Ich bin gespannt - dies als Klammerbemerkung -, was der neue französische Präsident jetzt initiiert, wenn er sein Arbeitsmarktgesetz flexibilisieren will. Das ist eine ganz schwierige Übung. Letztlich stehen wir im Wettbewerb, "en compétition", und wir tun gut daran, unser Arbeitsgesetz so beweglich wie irgend möglich zu belassen, damit wir möglichst allen einen Job, allen eine Perspektive bieten können. Darauf ist die politische Arbeit, auch jene des Bundesrates, angelegt.

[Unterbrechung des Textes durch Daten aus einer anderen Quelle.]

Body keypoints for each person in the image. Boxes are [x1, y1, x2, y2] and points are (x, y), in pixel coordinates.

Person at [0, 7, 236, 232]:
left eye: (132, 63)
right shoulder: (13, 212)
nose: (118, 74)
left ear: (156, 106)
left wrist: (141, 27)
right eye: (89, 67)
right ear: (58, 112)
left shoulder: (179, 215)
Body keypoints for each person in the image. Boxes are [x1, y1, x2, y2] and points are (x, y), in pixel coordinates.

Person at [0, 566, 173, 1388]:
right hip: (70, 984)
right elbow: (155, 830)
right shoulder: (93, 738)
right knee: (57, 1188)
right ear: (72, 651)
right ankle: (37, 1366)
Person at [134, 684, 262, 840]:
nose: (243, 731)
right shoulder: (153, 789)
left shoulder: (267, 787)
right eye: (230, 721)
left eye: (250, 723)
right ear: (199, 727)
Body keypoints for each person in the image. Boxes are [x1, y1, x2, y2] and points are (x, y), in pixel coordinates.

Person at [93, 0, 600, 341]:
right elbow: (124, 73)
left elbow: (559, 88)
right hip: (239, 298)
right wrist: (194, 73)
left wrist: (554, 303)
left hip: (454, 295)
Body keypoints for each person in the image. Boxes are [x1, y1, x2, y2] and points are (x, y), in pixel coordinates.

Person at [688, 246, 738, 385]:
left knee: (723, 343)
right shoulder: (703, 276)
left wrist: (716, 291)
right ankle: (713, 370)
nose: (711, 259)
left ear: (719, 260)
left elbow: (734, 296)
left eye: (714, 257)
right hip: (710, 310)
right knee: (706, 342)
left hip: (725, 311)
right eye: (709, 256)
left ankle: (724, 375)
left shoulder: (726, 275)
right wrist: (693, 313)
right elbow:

In unserem arbeitsmarktlichen Verhältnis kommt den Sozialpartnern eine tragende Rolle zu. Die funktionierende Sozialpartnerschaft ist ein zentraler Faktor, wenn es um Arbeitsfrieden und um Stabilität in der Wirtschaft geht. Das Arbeitsgesetz und damit auch die Sozialpartner tragen massgeblich zu dieser Stabilität und zu diesem Arbeitsfrieden bei.

Wir haben in den letzten Jahren verschiedene Diskussionen geführt mit den Kantonen, den Sozialpartnern und auch mit der Eidgenössischen Arbeitskommission. Die Diskussionen haben immer wieder das gleiche Ergebnis gebracht, nämlich dass die Erwartungen der Sozialpartner an ein solches Gesamtprojekt zu dispers waren, zu weit auseinanderklafften und man es deshalb nicht anpacken konnte oder wollte. Es macht mehr Sinn, allfällige Anpassungen arbeitsgesetzlicher Vorschriften punktuell vorzunehmen, dort, wo sie notwendig und realisierbar sind.

Jetzt haben Sie mich etwas in ein Dilemma gebracht: ein sauberes, neues, einfaches Gesetz versus über fünfzig Jahre altes "flexibles Flickwerk" mit etwas Bürokratieaufwand. Solange es uns, wiederum im internationalen Quervergleich, gelingt, den Marktentwicklungen schneller und besser folgen zu können, so lange - dieser Ansicht bin ich hier - sollten wir die bürokratischen Mehraufwendungen letztlich halt doch akzeptieren. Wir haben damit bessere Voraussetzungen für uns und unsere Arbeitnehmer, als das mit einem neuen, ganz schlanken Gesetz der Fall wäre, welches dann aber diese Flexibilität nicht mehr bieten würde.